▶ QUESTIONS ON THE MATERIAL
a) In the comment thread about university network hacking, write out the part that opens with the words containing "They broke the" and closes with "locked up by now.".
b) In the comment thread about university network hacking, which two laws does one commenter say the students possibly violated?

▶ DOCUMENT SEGMENT

Re:no shit. (Score:1, Insightful)
Er, quite easily, with minor technical details such as "This school runs webmail over HTTP not HTTPS". "This school runs messenger on non-switched network segments". They just had to find out basic details of the protocols in use, most of which wouldn't even have needed any beyond a simple glance around the oxford uni website or a 30 second chat with one of the admin staff.
I hate to disturb your dream here, but asking permission might have made life difficult.
What because they don't own the network?
Maybe asking permission to hack other peoples networks is difficult because people don't want their network hacked, especially not by some pimply freshers with just about enough skill to run ethereal. Theres too much danger that they will do some severe damage and you can be damn sure they wouldn't be the ones working overtime to fix it.
What should happen to them is they should get booted out, this country is already full of bullshit wannabe journalists who will do anything to get a story regardless of law or ethics. No doubt they'll be getting work at the Sun as I.T. experts advising the nation.
They broke the law, quite cleary, infact they possibly violated both the Computer Misuse Act and the Data Protection Act. Since they're from Oxford uni its unlikely the old boys network will allow them to get prosecuted, infact as another poster already noted the case got referred straight back to uni by the police.
If it had been someone in some council flat hacking the uni network you can be guaranteed they'd be locked up by now.
Unintentional Cracking (Score:3, Insightful)
That's true, but what about when an intranet is left open and someone, exploring the network, stumbles upon it?
My friend's wife once found the answers to all the homework and exams during a class on computer administration, while viewing the intranet from her workstation. The files were not password protected and there was nothing indicating that this was supposed to be private (before opening it).
She realized this wasn't right, and told the teacher. Unfortunately, the professor was not pleased, and the school tried to expel her on grounds of illegally cracking into the network! In the end, she was forced to drop the class even though my friend's wife knew more than the teacher himself! (I think the college's lawyers realized they could be sued if they expelled her.)

▶ COLLECTED DATA
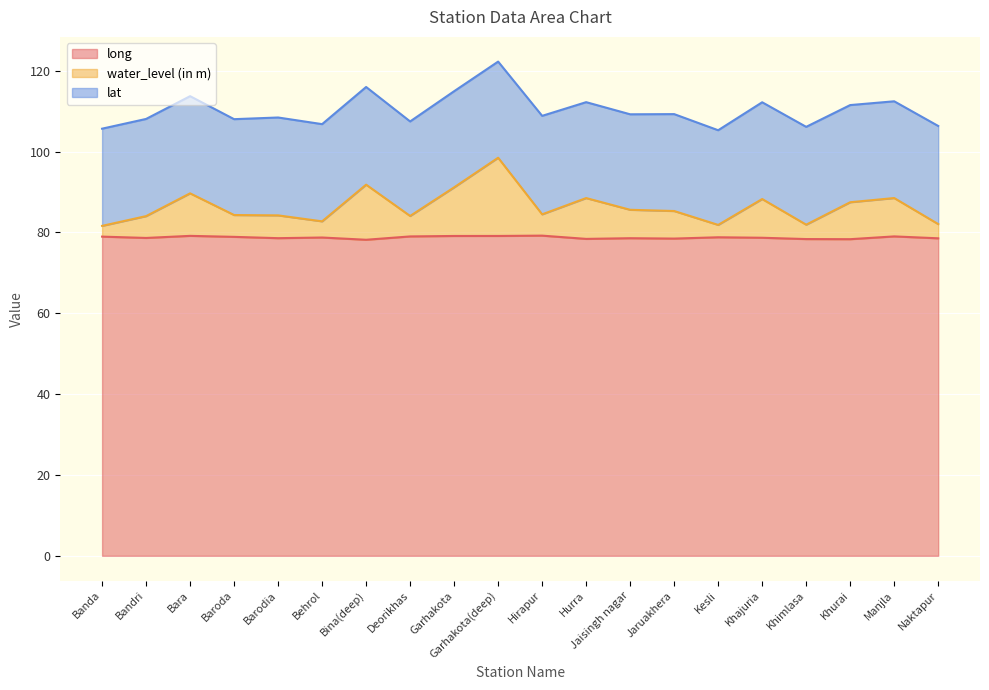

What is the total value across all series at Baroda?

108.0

▶ EXPECTED RESULTS
a)
They broke the law, quite cleary, infact they possibly violated both the Computer Misuse Act and the Data Protection Act. Since they're from Oxford uni its unlikely the old boys network will allow them to get prosecuted, infact as another poster already noted the case got referred straight back to uni by the police.
If it had been someone in some council flat hacking the uni network you can be guaranteed they'd be locked up by now.

b) The Computer Misuse Act and the Data Protection Act.